Grevsten S, Pellettieri L
Acta Chir Scand. 1982;148(2):97-102.
Extradural haematomas (EH) do not always present with the classical picture of skull trauma followed by a lucid interval, deepening coma, unilateral enlarging pupil and hemiplegia. Symptoms and signs can be puzzling and complex in many cases of EH and may thus lead to dangerous therapeutic delay. Uncertainties also arise concerning the length of the postoperative intensive care in unsuccessful cases.

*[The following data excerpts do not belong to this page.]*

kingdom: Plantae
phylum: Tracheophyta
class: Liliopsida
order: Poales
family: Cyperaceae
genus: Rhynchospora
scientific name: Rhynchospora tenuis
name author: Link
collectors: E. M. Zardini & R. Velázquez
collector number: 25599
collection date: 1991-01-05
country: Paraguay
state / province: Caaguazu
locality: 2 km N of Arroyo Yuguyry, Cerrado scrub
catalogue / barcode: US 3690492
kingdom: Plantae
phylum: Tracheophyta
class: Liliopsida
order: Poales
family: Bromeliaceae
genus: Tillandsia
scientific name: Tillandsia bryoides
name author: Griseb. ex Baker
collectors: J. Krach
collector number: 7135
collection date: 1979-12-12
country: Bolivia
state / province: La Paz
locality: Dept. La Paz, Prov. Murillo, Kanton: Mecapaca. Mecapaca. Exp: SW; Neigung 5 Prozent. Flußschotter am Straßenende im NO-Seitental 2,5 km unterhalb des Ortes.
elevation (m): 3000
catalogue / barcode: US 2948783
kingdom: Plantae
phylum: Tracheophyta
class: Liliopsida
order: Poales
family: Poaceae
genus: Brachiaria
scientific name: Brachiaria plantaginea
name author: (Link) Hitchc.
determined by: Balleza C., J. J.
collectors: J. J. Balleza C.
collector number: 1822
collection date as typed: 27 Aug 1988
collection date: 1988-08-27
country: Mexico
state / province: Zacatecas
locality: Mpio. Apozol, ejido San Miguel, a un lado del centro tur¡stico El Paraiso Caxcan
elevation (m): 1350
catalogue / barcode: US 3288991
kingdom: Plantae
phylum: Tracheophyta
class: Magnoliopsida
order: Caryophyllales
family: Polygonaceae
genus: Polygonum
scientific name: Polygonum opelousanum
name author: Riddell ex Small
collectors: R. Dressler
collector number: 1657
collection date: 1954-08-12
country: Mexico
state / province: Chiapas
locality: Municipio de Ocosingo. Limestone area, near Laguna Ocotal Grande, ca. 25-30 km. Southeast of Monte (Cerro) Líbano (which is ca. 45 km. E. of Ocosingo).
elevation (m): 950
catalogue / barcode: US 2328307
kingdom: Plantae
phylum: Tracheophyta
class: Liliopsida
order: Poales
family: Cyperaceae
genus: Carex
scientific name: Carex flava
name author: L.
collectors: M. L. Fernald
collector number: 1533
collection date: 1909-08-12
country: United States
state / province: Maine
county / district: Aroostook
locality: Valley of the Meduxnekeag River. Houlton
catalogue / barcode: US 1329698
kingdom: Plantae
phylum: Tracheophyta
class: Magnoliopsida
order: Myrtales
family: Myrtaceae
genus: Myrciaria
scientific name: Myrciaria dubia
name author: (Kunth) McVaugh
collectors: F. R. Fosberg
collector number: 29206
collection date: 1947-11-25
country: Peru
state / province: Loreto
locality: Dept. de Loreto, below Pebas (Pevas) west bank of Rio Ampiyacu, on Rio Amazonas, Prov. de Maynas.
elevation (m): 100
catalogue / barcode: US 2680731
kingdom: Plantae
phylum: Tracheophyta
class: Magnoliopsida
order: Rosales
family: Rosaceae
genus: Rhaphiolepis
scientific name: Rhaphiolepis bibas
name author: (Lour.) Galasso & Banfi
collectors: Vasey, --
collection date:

In this study the variables which from clinical experience seemed to be of main prognostic importance were related to the outcome in 44 patients with EH. A surgical decision-making table was compiled from these relationships in order to facilitate the decision process related to the diagnosis and therapy of EH.
硬膜外血肿(EH)并不总是呈现出颅骨外伤后典型的表现,即先是清醒期,随后昏迷加深、单侧瞳孔散大及偏瘫。在许多硬膜外血肿病例中,症状和体征可能令人困惑且复杂,从而可能导致危险的治疗延误。对于治疗失败的病例,术后重症监护的时长也存在不确定性。在本研究中,根据临床经验,将那些似乎对预后具有主要重要性的变量与44例硬膜外血肿患者的预后相关联。基于这些关系编制了一个手术决策表,以促进与硬膜外血肿诊断和治疗相关的决策过程。